(Task requirements)
Please print all the lines below exactly as they are written.
══════════════════════════════
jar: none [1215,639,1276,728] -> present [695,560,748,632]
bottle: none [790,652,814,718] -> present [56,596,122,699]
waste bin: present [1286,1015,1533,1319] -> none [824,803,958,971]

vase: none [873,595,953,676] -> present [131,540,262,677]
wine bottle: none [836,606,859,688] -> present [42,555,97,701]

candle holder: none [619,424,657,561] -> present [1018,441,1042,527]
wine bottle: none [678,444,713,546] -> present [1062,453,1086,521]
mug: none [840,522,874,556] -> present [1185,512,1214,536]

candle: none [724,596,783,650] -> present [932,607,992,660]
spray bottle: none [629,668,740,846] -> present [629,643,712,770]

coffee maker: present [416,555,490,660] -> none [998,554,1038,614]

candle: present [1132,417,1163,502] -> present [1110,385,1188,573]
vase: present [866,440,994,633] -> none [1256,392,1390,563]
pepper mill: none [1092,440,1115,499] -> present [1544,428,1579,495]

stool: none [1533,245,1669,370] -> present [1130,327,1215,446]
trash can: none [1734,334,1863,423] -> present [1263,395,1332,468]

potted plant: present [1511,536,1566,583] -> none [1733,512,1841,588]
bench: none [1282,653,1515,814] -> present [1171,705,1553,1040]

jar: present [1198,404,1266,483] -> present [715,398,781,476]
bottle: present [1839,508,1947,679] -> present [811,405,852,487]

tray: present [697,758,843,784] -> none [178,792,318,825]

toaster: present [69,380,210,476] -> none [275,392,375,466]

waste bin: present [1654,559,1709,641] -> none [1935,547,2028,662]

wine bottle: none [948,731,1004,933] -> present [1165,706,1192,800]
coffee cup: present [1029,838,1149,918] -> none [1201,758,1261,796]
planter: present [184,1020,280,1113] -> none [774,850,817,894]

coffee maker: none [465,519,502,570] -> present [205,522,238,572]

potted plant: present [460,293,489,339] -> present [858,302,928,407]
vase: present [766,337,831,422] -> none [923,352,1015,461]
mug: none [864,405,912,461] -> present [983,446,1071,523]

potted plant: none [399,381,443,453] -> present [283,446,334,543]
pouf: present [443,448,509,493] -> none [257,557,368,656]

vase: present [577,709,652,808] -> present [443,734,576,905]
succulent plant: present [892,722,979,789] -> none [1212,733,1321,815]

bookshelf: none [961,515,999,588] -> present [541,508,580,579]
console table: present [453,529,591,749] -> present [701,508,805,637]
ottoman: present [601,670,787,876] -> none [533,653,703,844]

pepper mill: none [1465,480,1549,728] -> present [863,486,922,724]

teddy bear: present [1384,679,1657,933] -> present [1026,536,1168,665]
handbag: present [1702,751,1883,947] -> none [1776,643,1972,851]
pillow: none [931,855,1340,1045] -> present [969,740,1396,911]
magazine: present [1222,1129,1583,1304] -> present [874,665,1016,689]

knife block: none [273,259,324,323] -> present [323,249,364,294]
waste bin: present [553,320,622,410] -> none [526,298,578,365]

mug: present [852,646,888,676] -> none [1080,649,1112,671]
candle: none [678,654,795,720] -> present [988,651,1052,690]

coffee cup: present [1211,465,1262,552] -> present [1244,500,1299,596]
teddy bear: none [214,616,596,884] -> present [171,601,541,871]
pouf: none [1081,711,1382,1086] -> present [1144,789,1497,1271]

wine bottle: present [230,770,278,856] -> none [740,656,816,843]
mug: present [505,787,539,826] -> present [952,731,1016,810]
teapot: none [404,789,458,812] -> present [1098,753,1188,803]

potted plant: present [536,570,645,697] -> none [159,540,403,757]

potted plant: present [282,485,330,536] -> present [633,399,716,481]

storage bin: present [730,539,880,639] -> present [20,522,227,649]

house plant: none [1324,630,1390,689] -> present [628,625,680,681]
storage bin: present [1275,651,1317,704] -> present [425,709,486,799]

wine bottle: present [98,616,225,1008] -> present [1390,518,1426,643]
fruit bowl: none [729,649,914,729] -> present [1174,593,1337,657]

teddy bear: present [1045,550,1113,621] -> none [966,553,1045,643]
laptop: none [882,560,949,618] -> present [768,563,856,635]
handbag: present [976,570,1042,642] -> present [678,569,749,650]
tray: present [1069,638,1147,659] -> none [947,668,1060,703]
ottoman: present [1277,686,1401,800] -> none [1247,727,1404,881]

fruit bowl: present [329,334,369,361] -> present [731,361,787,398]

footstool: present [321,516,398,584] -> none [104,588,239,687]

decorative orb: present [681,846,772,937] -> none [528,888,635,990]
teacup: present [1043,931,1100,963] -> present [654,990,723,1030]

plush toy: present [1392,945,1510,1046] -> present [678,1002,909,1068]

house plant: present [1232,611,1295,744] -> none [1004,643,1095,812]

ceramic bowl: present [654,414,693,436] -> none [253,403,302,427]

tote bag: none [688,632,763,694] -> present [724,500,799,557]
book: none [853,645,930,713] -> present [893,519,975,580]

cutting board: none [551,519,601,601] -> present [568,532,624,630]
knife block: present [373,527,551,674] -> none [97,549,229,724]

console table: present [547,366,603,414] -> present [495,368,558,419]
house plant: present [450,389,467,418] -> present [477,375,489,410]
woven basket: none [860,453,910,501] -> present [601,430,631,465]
══════════════════════════════
(Task output)
jar: none [1215,639,1276,728] -> present [695,560,748,632]
bottle: none [790,652,814,718] -> present [56,596,122,699]
waste bin: present [1286,1015,1533,1319] -> none [824,803,958,971]

vase: none [873,595,953,676] -> present [131,540,262,677]
wine bottle: none [836,606,859,688] -> present [42,555,97,701]

candle holder: none [619,424,657,561] -> present [1018,441,1042,527]
wine bottle: none [678,444,713,546] -> present [1062,453,1086,521]
mug: none [840,522,874,556] -> present [1185,512,1214,536]

candle: none [724,596,783,650] -> present [932,607,992,660]
spray bottle: none [629,668,740,846] -> present [629,643,712,770]

coffee maker: present [416,555,490,660] -> none [998,554,1038,614]

candle: present [1132,417,1163,502] -> present [1110,385,1188,573]
vase: present [866,440,994,633] -> none [1256,392,1390,563]
pepper mill: none [1092,440,1115,499] -> present [1544,428,1579,495]

stool: none [1533,245,1669,370] -> present [1130,327,1215,446]
trash can: none [1734,334,1863,423] -> present [1263,395,1332,468]

potted plant: present [1511,536,1566,583] -> none [1733,512,1841,588]
bench: none [1282,653,1515,814] -> present [1171,705,1553,1040]

jar: present [1198,404,1266,483] -> present [715,398,781,476]
bottle: present [1839,508,1947,679] -> present [811,405,852,487]

tray: present [697,758,843,784] -> none [178,792,318,825]

toaster: present [69,380,210,476] -> none [275,392,375,466]

waste bin: present [1654,559,1709,641] -> none [1935,547,2028,662]

wine bottle: none [948,731,1004,933] -> present [1165,706,1192,800]
coffee cup: present [1029,838,1149,918] -> none [1201,758,1261,796]
planter: present [184,1020,280,1113] -> none [774,850,817,894]

coffee maker: none [465,519,502,570] -> present [205,522,238,572]

potted plant: present [460,293,489,339] -> present [858,302,928,407]
vase: present [766,337,831,422] -> none [923,352,1015,461]
mug: none [864,405,912,461] -> present [983,446,1071,523]

potted plant: none [399,381,443,453] -> present [283,446,334,543]
pouf: present [443,448,509,493] -> none [257,557,368,656]

vase: present [577,709,652,808] -> present [443,734,576,905]
succulent plant: present [892,722,979,789] -> none [1212,733,1321,815]

bookshelf: none [961,515,999,588] -> present [541,508,580,579]
console table: present [453,529,591,749] -> present [701,508,805,637]
ottoman: present [601,670,787,876] -> none [533,653,703,844]

pepper mill: none [1465,480,1549,728] -> present [863,486,922,724]

teddy bear: present [1384,679,1657,933] -> present [1026,536,1168,665]
handbag: present [1702,751,1883,947] -> none [1776,643,1972,851]
pillow: none [931,855,1340,1045] -> present [969,740,1396,911]
magazine: present [1222,1129,1583,1304] -> present [874,665,1016,689]

knife block: none [273,259,324,323] -> present [323,249,364,294]
waste bin: present [553,320,622,410] -> none [526,298,578,365]

mug: present [852,646,888,676] -> none [1080,649,1112,671]
candle: none [678,654,795,720] -> present [988,651,1052,690]

coffee cup: present [1211,465,1262,552] -> present [1244,500,1299,596]
teddy bear: none [214,616,596,884] -> present [171,601,541,871]
pouf: none [1081,711,1382,1086] -> present [1144,789,1497,1271]

wine bottle: present [230,770,278,856] -> none [740,656,816,843]
mug: present [505,787,539,826] -> present [952,731,1016,810]
teapot: none [404,789,458,812] -> present [1098,753,1188,803]

potted plant: present [536,570,645,697] -> none [159,540,403,757]

potted plant: present [282,485,330,536] -> present [633,399,716,481]

storage bin: present [730,539,880,639] -> present [20,522,227,649]

house plant: none [1324,630,1390,689] -> present [628,625,680,681]
storage bin: present [1275,651,1317,704] -> present [425,709,486,799]

wine bottle: present [98,616,225,1008] -> present [1390,518,1426,643]
fruit bowl: none [729,649,914,729] -> present [1174,593,1337,657]

teddy bear: present [1045,550,1113,621] -> none [966,553,1045,643]
laptop: none [882,560,949,618] -> present [768,563,856,635]
handbag: present [976,570,1042,642] -> present [678,569,749,650]
tray: present [1069,638,1147,659] -> none [947,668,1060,703]
ottoman: present [1277,686,1401,800] -> none [1247,727,1404,881]

fruit bowl: present [329,334,369,361] -> present [731,361,787,398]

footstool: present [321,516,398,584] -> none [104,588,239,687]

decorative orb: present [681,846,772,937] -> none [528,888,635,990]
teacup: present [1043,931,1100,963] -> present [654,990,723,1030]

plush toy: present [1392,945,1510,1046] -> present [678,1002,909,1068]

house plant: present [1232,611,1295,744] -> none [1004,643,1095,812]

ceramic bowl: present [654,414,693,436] -> none [253,403,302,427]

tote bag: none [688,632,763,694] -> present [724,500,799,557]
book: none [853,645,930,713] -> present [893,519,975,580]

cutting board: none [551,519,601,601] -> present [568,532,624,630]
knife block: present [373,527,551,674] -> none [97,549,229,724]

console table: present [547,366,603,414] -> present [495,368,558,419]
house plant: present [450,389,467,418] -> present [477,375,489,410]
woven basket: none [860,453,910,501] -> present [601,430,631,465]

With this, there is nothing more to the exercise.